McCabe Aileen, McCann Brendan, Kelly Paul
Emergency Department, Waterford Regional Hospital, Ireland.
BMJ Case Rep. 2012 Nov 21;2012:bcr2012007176. doi: 10.1136/bcr-2012-007176.
A 39-year-old man presented to the emergency department after falling downstairs after he consumed a large quantity of alcohol. On examination, he had altered mental state (GCS 14), central cyanosis and low oxygen saturation of 86%, despite 100% oxygen being administered. His arterial blood gas confirmed diagnosis of methaemoglobinaemia with a methaemoglobin percentage of 14.08. He was treated successfully with methylthioninium chloride. The patient later admitted to use of recreational poppers (amyl nitrates) the previous evening.

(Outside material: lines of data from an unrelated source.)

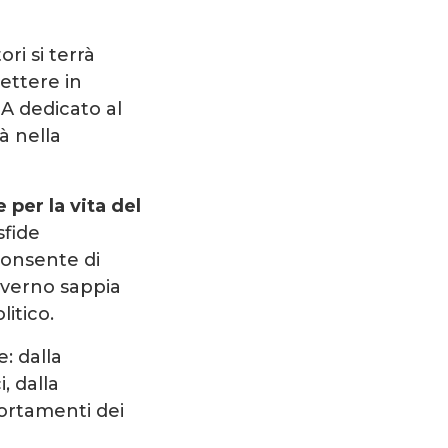
i si terrà
 mettere in
NA dedicato al
à nella
per la vita del
sfide
consente di
Governo sappia
itico.
: dalla
, dalla
portamenti dei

The emergency physician is challenged by the presentation of a patient with altered mental state and unexplained low oxygen saturation with concurrent alcohol intoxication but must have a high index of suspicion for methaemoglobinaemia particularly with a history of recreational drug ingestion.
一名39岁男性在大量饮酒后从楼梯上摔下,被送往急诊科。检查发现,尽管给予了100%的氧气,他仍有精神状态改变(格拉斯哥昏迷评分14分)、中心性发绀,氧饱和度低至86%。他的动脉血气证实诊断为高铁血红蛋白血症,高铁血红蛋白百分比为14.08%。他用亚甲蓝治疗成功。患者后来承认前一晚使用了消遣性毒品(亚硝酸异戊酯)。对于出现精神状态改变且伴有无法解释的低氧饱和度以及同时存在酒精中毒的患者,急诊医生面临挑战,但必须对高铁血红蛋白血症有高度怀疑指数,尤其是有消遣性药物摄入史的患者。